# IBTTA's New Video



## The Davy Crockett (Sep 15, 2014)

The International Bridge, Tunnel and Turnpike Association (IBTTA) has a new video out about tolls on '*free*ways' which is linked here.

Guess what? :unsure:

It is pro-toll! 

NOT pro-duck trolls - which live under toll bridges. :giggle:

#####################################​​On a related, but different note, I got a *HUGE* (14" x 8") postcard in the mail last week telling me about several promotions for the 495 Express Lanes - which are the under used HOT lanes on Virginia's side of the Capital Beltway.

The offer that caught my eye as really questionable :blink: is *Lunch In The Fast Lane. *

For the week starting on 9/22/14, one can travel for FREE in the HOT lanes between 11:00 AM and 2:00 PM if one has an E-Z Pass. Okay, great. Get people to try the lanes and maybe folks will start using them more, and the company that built them will stop losing money

However, if one registers by 9/17, one will get a coupon for discounts at a number of restaurants, INCLUDING a 'restaurant and BREW house and a BREWERY. 

So, it seems to me, said owners are promoting driving in the "express lanes" to a brewery or brew house for a discounted lunch courtesy said owners, and then driving back to work in the express lanes. Was this really a good idea?
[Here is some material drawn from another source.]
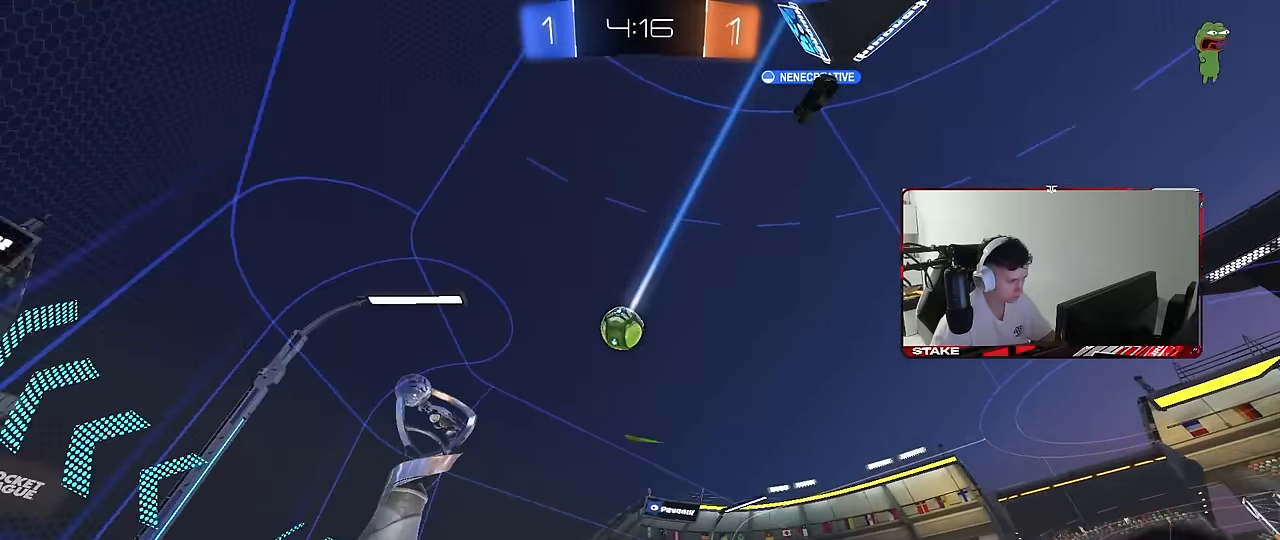
{"keys": ["d", "w"], "mouse": [], "mouse_move": "still", "events": [[117, "d", "down"], [167, "d", "up"], [500, "d", "down"]]}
Seems like they are promoting DWI to me. :wacko:

I think I'll avoid 495 in Virginia completely between 11 and 2 that week!


----------



## Bob Dylan (Sep 15, 2014)

Good idea to avoid 495 anytime right Scott?


----------



## The Davy Crockett (Sep 15, 2014)

jimhudson said:


> Good idea to avoid 495 anytime right Scott?


Truer words were seldom written. -_-


----------